## Übungstext
###

Wie Bernd-Christian Funk erschien Gabriele Kucsko-Stadlmayer (Universität Wien) eine verfassungsrechtliche
Verankerung des Verbots der Sterbehilfe nicht sinnvoll, zumal das Recht auf Leben ohnehin durch die Artikel 2 und
8 der Menschenrechtskonvention in Verfassungsrang steht. Eine doppelte Betonung des Lebensschutzes im Verfassungsrang
würde neue Probleme bringen – etwa m Zusammenhang mit dem Recht auf Selbstbestimmung – und keine alten lösen,
meinte sie.
Gegen eine verfassungsrechtliche Verankerung der Sterbehilfe wandte sich auch Kurt Schmoller (Universität
Salzburg). Ihm zufolge ist die österreichische Strafrechtslage ausgewogen, das Recht lebensnotwendige Behandlungen
abzulehnen, sei strafrechtlich abgesichert. Würde man die Beihilfe zur Tötung nicht mehr unter Strafe
stellen, hätte das weitreichende Konsequenzen, die über die Sterbehilfe hinausgehen, warnte er. Die österreichische
Gesetzeslage gewährleiste aber ausreichende Flexibilität für besondere Extremsituationen. Die Würde
des Sterbenden in der Verfassung zu verankern, wäre für Schmoller eine einseitige Lösung, denn es
gelte auch, die Würde des Lebenden zu schützen.

###

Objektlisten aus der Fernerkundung
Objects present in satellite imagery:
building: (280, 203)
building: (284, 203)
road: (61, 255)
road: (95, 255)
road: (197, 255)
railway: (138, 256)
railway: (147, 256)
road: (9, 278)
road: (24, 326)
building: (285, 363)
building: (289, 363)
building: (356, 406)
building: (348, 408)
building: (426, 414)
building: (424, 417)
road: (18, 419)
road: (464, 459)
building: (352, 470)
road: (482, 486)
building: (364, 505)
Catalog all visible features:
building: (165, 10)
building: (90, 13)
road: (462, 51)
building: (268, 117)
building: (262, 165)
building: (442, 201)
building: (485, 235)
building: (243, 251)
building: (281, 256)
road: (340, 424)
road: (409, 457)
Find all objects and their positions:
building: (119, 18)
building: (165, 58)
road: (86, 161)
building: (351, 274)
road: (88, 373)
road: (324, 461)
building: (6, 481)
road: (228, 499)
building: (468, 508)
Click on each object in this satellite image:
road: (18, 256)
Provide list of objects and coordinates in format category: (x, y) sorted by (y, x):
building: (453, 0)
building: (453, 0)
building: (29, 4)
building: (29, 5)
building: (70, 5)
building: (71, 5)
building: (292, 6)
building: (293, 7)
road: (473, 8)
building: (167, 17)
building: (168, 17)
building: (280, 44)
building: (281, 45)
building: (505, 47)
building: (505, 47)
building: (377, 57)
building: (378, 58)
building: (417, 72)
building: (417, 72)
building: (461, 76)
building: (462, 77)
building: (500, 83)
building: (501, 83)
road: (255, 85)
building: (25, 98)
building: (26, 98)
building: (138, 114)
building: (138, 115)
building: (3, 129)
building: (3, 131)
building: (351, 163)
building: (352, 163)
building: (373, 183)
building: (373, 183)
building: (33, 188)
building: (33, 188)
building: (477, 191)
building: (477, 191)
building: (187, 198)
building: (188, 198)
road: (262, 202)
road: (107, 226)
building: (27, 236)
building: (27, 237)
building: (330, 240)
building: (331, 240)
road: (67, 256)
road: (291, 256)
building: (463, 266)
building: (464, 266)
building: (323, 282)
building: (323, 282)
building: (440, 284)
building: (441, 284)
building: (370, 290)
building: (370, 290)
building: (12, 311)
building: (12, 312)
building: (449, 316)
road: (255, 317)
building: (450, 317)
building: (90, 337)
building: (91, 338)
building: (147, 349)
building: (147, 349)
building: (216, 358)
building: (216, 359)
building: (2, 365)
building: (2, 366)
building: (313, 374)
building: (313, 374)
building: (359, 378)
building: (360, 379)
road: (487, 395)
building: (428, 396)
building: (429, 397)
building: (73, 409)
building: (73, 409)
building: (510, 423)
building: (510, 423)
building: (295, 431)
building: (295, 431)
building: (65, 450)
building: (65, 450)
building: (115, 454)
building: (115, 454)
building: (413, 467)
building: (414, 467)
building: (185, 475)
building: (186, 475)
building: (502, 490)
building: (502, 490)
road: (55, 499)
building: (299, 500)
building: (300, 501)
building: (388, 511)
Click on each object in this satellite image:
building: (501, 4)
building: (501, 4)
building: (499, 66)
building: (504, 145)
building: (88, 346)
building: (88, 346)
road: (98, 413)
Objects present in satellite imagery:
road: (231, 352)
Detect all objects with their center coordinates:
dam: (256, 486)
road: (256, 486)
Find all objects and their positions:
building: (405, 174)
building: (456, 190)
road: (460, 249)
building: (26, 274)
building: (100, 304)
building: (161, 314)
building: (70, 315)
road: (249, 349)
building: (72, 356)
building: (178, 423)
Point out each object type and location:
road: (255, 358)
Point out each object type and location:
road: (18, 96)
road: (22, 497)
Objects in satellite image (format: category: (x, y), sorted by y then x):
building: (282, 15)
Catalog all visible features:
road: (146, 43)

###

## Aufgaben
1. An welcher Universität ist Kurt Schmoller laut dem Übungstext tätig?
2. Warum hält Schmoller laut dem Übungstext eine Verankerung der Würde des Sterbenden in der Verfassung für eine einseitige Lösung?
3. Stimmen diese Aussagen mit dem Übungstext überein? Antworten Sie jeweils mit Ja oder Nein und zitieren Sie die entscheidenden Worte.
(a) Schmoller hält die österreichische Strafrechtslage für ausgewogen.
(b) Kucsko-Stadlmayer befürwortet eine verfassungsrechtliche Verankerung des Verbots der Sterbehilfe.
(c) Nach Schmoller lässt die österreichische Gesetzeslage keinen Spielraum für Extremsituationen.

## Lösungen
1. An der Universität Salzburg.

2. Er hält sie für einseitig, weil nicht nur die Würde des Sterbenden, sondern auch die Würde des Lebenden geschützt werden muss.

3.
(a) Ja: „Ihm zufolge ist die österreichische Strafrechtslage ausgewogen“
(b) Nein: „eine verfassungsrechtliche Verankerung des Verbots der Sterbehilfe nicht sinnvoll“
(c) Nein: „Die österreichische Gesetzeslage gewährleiste aber ausreichende Flexibilität für besondere Extremsituationen.“